Yeah, so often. Another thing is what we need are more testimonials from an individual side as well as organizations. I can understand a lot of companies when they get hacked, there are times when they have to report it. We're not going to go into that, right? There's certain laws that they have to abide by, state or federal, whether it's a public company or not, where they might have to, by law, report the breach. If they don't have to report it by law, a lot of them are not going to want to report it because it can be seen as hurting their reputation and all these different things.
I understand that. Or maybe opening up to litigation and other things like that. A lot of companies won't report it.
A lot of other companies are not learning about how these hacks have taken place, because if they would hear it because of testimonials by some of these companies, it could really have a major impact. As well as individuals who are compromised, maybe who lost a lot of money, whether it's seniors, especially seniors, but younger people as well, 30s and 40s, they don't tend to provide testimonials either cause they're embarrassed.
These are not being reported. People don't have the benefit of learning. They'll never happen to me, but they hear it happen to someone just like them and you hear these stories that will also have a major impact.
I try to get testimonials. I like to put testimonials on my website, not necessarily—we don't have to identify the individual, but sharing this is what happened to an individual and walking them through. This is how it happened. These are unfortunately now.
Instead of having enough money to have a comfortable retirement, they're scratching by now getting a part-time job and they're worrying about being able to pay their bills every month. It's awful.
Yeah, it absolutely is awful. I appreciate the effort that you're putting forth in this space, and I'm excited that so many more people are kind of entering this, “Hey, I want to do something to help protect the public, to give people the tools that they need to protect themselves, protect their families.” I super appreciate you doing that.
If people want to find you online, where can they find you?
Yes, virtually. They can find me virtually. Probably the number one place, the easiest one would be on LinkedIn. If you have LinkedIn, look me up there. There's a lot of information.
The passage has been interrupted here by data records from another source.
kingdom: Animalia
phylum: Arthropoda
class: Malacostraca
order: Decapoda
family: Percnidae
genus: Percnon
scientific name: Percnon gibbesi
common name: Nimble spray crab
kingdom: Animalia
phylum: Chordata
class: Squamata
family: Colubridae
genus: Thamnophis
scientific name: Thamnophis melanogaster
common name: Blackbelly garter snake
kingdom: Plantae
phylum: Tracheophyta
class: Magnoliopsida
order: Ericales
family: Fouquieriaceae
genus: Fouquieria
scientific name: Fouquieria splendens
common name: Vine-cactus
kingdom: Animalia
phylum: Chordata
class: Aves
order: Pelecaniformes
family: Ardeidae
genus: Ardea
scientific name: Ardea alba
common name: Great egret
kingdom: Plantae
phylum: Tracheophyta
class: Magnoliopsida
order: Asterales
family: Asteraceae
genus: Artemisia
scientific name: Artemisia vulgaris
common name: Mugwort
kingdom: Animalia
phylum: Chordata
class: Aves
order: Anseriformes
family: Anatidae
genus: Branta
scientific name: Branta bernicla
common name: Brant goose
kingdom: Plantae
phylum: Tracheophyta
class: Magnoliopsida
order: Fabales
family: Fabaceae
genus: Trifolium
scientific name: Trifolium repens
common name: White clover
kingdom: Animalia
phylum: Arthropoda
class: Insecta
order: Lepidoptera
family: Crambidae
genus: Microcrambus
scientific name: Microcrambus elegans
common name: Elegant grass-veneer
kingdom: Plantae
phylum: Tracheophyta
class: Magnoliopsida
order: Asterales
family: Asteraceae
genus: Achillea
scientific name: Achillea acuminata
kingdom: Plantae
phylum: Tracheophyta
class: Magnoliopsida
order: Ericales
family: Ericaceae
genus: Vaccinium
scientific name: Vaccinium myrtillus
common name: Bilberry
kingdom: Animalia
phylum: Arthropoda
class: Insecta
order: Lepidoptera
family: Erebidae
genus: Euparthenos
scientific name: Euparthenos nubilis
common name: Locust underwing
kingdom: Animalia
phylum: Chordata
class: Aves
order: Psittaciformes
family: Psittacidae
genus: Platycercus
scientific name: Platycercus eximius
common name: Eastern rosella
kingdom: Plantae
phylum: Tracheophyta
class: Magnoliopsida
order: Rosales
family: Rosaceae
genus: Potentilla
Don't worry, even if you want to connect with me, I'll definitely do my little due diligence, but it's not a problem.
I'm welcome to connect with individuals, and you can ask me questions and I'll respond, but also you can find me on my website at www.counterintelligence-institute.com. Those are the two easiest places to find me. I reside in Orlando, but I'd be happy if individuals are interested in me providing presentations to your organization or your company or association. I'm happy to do that, whether it's in person or virtually, so please reach out if you think I can share something that could be a benefit to you or your organization. I love to do this type of work.
Awesome. Peter, thank you so much for coming on the podcast today.
Thank you very much, Chris. I enjoyed it very much.